** Task to carry out **
Render every line of the records below as a JSON list of strings, one string per line, leaving out any blank lines.

- - - - -

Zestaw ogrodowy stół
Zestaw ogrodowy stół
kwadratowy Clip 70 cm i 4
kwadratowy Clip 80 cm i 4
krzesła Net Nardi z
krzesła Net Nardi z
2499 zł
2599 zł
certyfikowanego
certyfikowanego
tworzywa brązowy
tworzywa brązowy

- - - - -

** Response to the exercise **
[
  "Zestaw ogrodowy stół",
  "Zestaw ogrodowy stół",
  "kwadratowy Clip 70 cm i 4",
  "kwadratowy Clip 80 cm i 4",
  "krzesła Net Nardi z",
  "krzesła Net Nardi z",
  "2499 zł",
  "2599 zł",
  "certyfikowanego",
  "certyfikowanego",
  "tworzywa brązowy",
  "tworzywa brązowy"
]